So I went to bed last night and all I could do was think about the fact that I didn’t share the Chicken and Mushroom Pie recipe with you. What a mean old cow hey?
Here you go. Enjoy!
Homemade chicken and mushroom pies
by Tina Bester
Makes: 8-10 mini pies
2 roast chickens
2 x 400g rolls ready-made all-butter puff pastry
2 onions, thinly sliced
Fresh thyme, leaves picked (my addition to the recipe)
3 tbsp olive oil
250g brown mushrooms, roughly chopped
750ml fresh cream (single)
2 tbsp flour
Salt and pepper
1 large egg
2 tbsp milk
Preheat the oven to 180˚C.
Remove all the flesh from the roast chickens and set the bones
and skin aside (you can make a tasty stock with them).
Fry the onions in the oil until golden brown, add the fresh thyme
leaves, then add the chicken and mushrooms.
Stir them together and cook for a few minutes.
Add the cream and the flour and cook until the cream thickens,
but watch that it doesn’t catch on the bottom of the pot.
Season with salt and a good grind of black pepper.
I added in some lemon juice at this point but that’s up to you.

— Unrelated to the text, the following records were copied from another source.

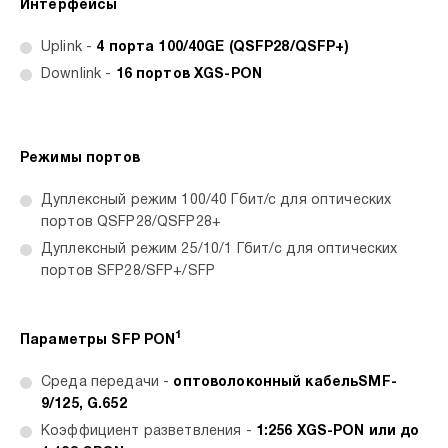
Интерфейсы
Uplink -
4 порта 100/40GE (QSFP28/QSFP+)
Downlink -
16 портов XGS-PON
Режимы портов
Дуплексный режим 100/40 Гбит/с для оптических
портов QSFP28/QSFP28+
Дуплексный режим 25/10/1 Гбит/c для оптических
портов SFP28/SFP+/SFP
1
Параметры SFP PON
Среда передачи -
оптоволоконный кабельSMF-
9/125, G.652
Коэффициент разветвления -
1:256 XGS-PON или до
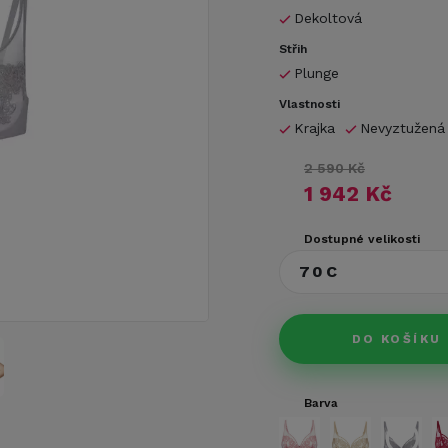
Dekoltová
Střih
Plunge
Vlastnosti
Krajka
Nevyztužená
2 590 Kč
1 942 Kč
Dostupné velikosti
70C
DO KOŠÍKU
Barva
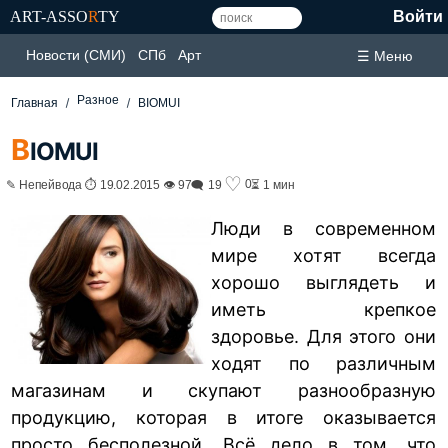
ART-ASSO
R
TY
Войти
Новости (СМИ)
СПб
Арт
☰ Меню
Разное
Главная
BIOMUI
B
IOMUI
♡
0
✎ Непейвода ⏱ 19.02.2015 👁 97
🗨 19
⏳ 1 мин
Люди в современном
мире хотят всегда
хорошо выглядеть и
иметь крепкое
здоровье. Для этого они
ходят по различным
магазинам и скупают разнообразную
продукцию, которая в итоге оказывается
просто бесполезной. Всё дело в том, что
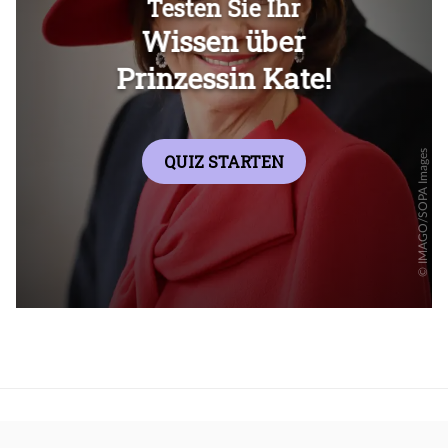
Überspringen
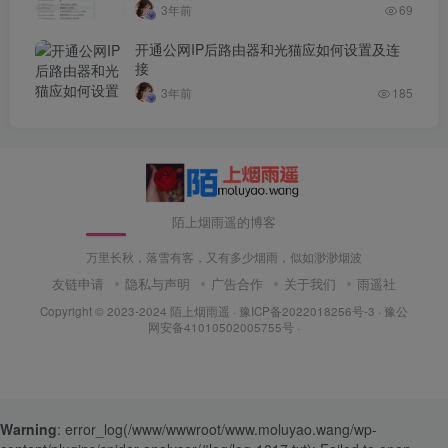
3年前
69
开通公网IP后路由器和光猫应如何设置及连
接
3年前
185
陌上烟雨遥的博客
万里长秋，落雪有客，又有多少烟雨，似如渺渺烟波
友链申请
隐私与声明
广告合作
关于我们
雨遥社
Copyright © 2023-2024
陌上烟雨遥
·
豫ICP备2022018256号-3
· 豫公
网安备41010502005755号 ·
Warning
: error_log(/www/wwwroot/www.moluyao.wang/wp-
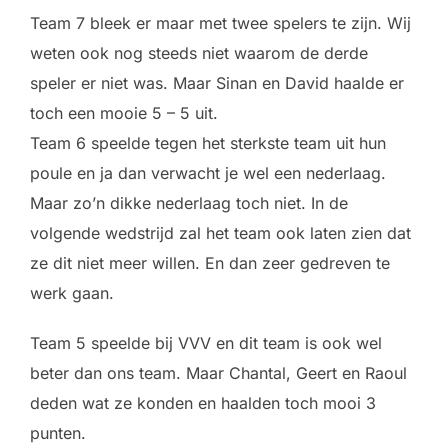
Team 7 bleek er maar met twee spelers te zijn. Wij
weten ook nog steeds niet waarom de derde
speler er niet was. Maar Sinan en David haalde er
toch een mooie 5 – 5 uit.
Team 6 speelde tegen het sterkste team uit hun
poule en ja dan verwacht je wel een nederlaag.
Maar zo’n dikke nederlaag toch niet. In de
volgende wedstrijd zal het team ook laten zien dat
ze dit niet meer willen. En dan zeer gedreven te
werk gaan.
Team 5 speelde bij VVV en dit team is ook wel
beter dan ons team. Maar Chantal, Geert en Raoul
deden wat ze konden en haalden toch mooi 3
punten.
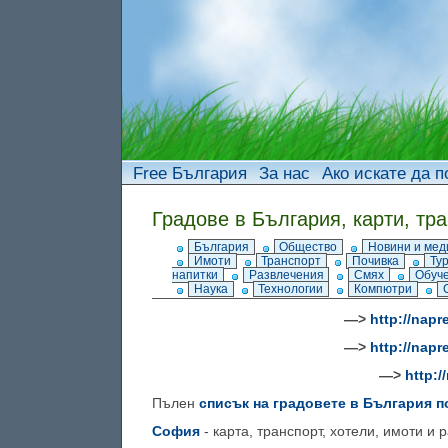
Free България
За нас
Ако искате да п
Градове в България, карти, тра
България
Общество
Новини и мед
Имоти
Транспорт
Почивка
Ту
напитки
Развлечения
Смях
Обуч
Наука
Технологии
Компютри
—>
http://nap
—>
http://nap
—>
http:/
Пълен
списък на градовете в България п
София
- карта, транспорт, хотели, имоти и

Fill 8-10 ramekins with the chicken mixture and top with
a round of puff pastry.
Cut out letters using tiny alphabet cutters
and place them on top of the pie.
Prick three holes in the top of the pastry
Mix the egg and milk together and brush over
the pastry using a pastry brush.
Bake for 20-25 minutes until golden brown.